Darrell Robertson

No. 98
- Position: Linebacker

Personal information
- Born: April 15, 1986 (age 40) Jonesboro, Georgia, U.S.
- Listed height: 6 ft 4 in (1.93 m)
- Listed weight: 246 lb (112 kg)

Career information
- College: Georgia Tech
- NFL draft: 2008: undrafted

Career history
- Dallas Cowboys (2008)*; Edmonton Eskimos (2008); New England Patriots (2008–2009)*; Kansas City Chiefs (2009)*;
- * Offseason or practice squad member only

Awards and highlights
- Second-team All-ACC (2007);

= Darrell Robertson =

American gridiron football player (born 1986)

Darrell Thomas Robertson (born April 15, 1986) is an American former football linebacker. He was signed by the Dallas Cowboys as an undrafted free agent in 2008. He played college football at Georgia Tech.

Robertson was also a member of the Edmonton Eskimos, New England Patriots and Kansas City Chiefs.

==Professional career==
===Dallas Cowboys===
Robertson was signed by the Dallas Cowboys as an undrafted free agent on April 29, 2008. He was waived by the team on August 30 during final cuts.

===Edmonton Eskimos===
Robertson was signed to the CFL's Edmonton Eskimos' practice roster on September 10, 2008. He was then signed to the active roster on September 17. He was released by the team on September 29.

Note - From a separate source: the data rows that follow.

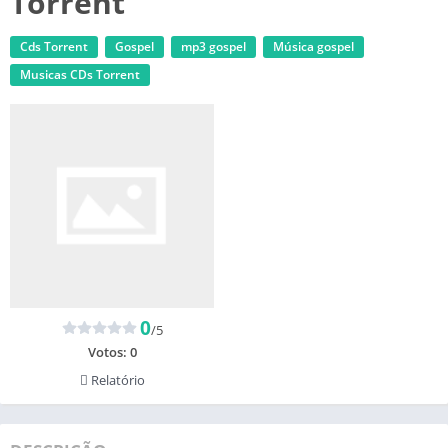
Torrent
Cds Torrent
Gospel
mp3 gospel
Música gospel
‎Musicas CDs Torrent
0
/5
Votos:
0
Relatório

===New England Patriots===
Robertson was signed to the practice squad of the New England Patriots on November 17, 2008 when tight end Tyson DeVree was promoted to the active roster. He was waived by the team on February 27, 2009.

===Kansas City Chiefs===
Robertson was signed by the Kansas City Chiefs on March 6, 2009. He was waived on June 19, 2009.